[TASK] Lay out the rows as a Markdown table with the columns No. and Text, giving each line its own number and skipping blank lines. Begin at the line that has "12cm Standard DVDs" and go on through the end of the rows, leaving the pictures out.

[DATA TO PROCESS]
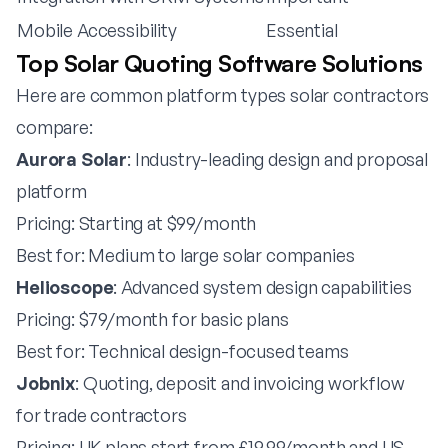
Mobile Accessibility
Essential
Top Solar Quoting Software Solutions
Here are common platform types solar contractors
compare:
Aurora Solar
: Industry-leading design and proposal
platform
Pricing: Starting at $99/month
Best for: Medium to large solar companies
Helioscope
: Advanced system design capabilities
Pricing: $79/month for basic plans
Best for: Technical design-focused teams
Jobnix
: Quoting, deposit and invoicing workflow
for trade contractors
Pricing: UK plans start from £19.99/month and US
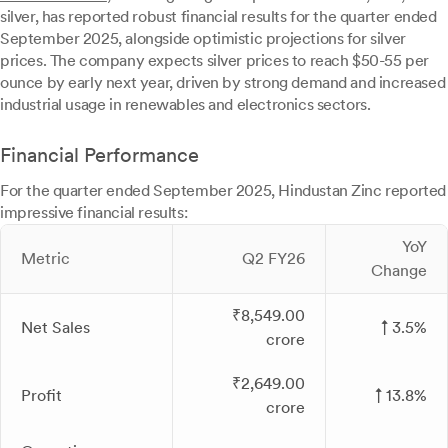
silver, has reported robust financial results for the quarter ended
September 2025, alongside optimistic projections for silver
prices. The company expects silver prices to reach $50-55 per
ounce by early next year, driven by strong demand and increased
industrial usage in renewables and electronics sectors.
Financial Performance
For the quarter ended September 2025, Hindustan Zinc reported
impressive financial results:
YoY
Metric
Q2 FY26
Change
₹8,549.00
Net Sales
↑ 3.5%
crore
₹2,649.00
Profit
↑ 13.8%
crore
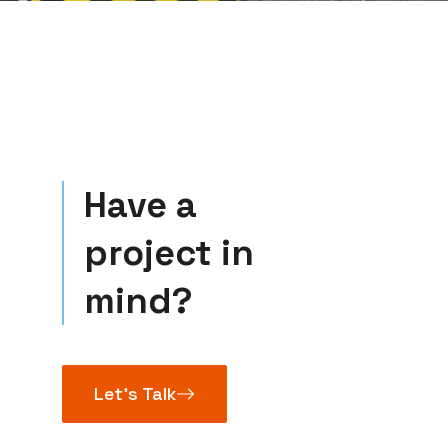
Have a
project in
mind?
Let’s Talk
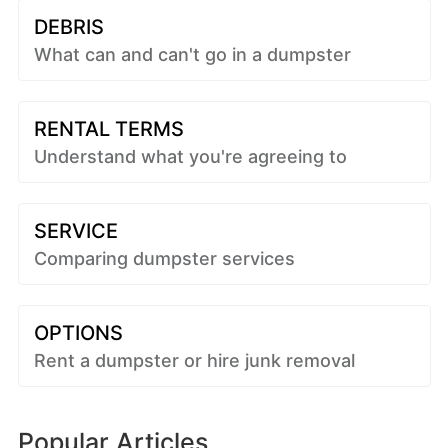
DEBRIS
What can and can't go in a dumpster
RENTAL TERMS
Understand what you're agreeing to
SERVICE
Comparing dumpster services
OPTIONS
Rent a dumpster or hire junk removal
Popular Articles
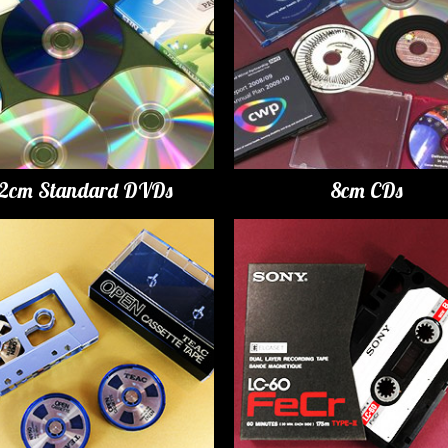
12cm Standard DVDs
8cm CDs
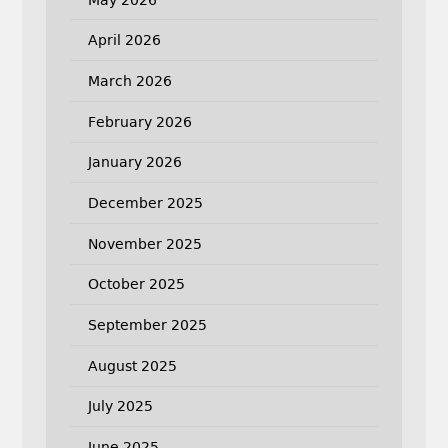
April 2026
March 2026
February 2026
January 2026
December 2025
November 2025
October 2025
September 2025
August 2025
July 2025
June 2025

[RESPONSE FOR THIS EXERCISE]
| No. | Text |
|---|---|
| 1 | 12cm Standard DVDs |
| 2 | 8cm CDs |
| 3 | April 2026 |
| 4 | March 2026 |
| 5 | February 2026 |
| 6 | January 2026 |
| 7 | December 2025 |
| 8 | November 2025 |
| 9 | October 2025 |
| 10 | September 2025 |
| 11 | August 2025 |
| 12 | July 2025 |
| 13 | June 2025 |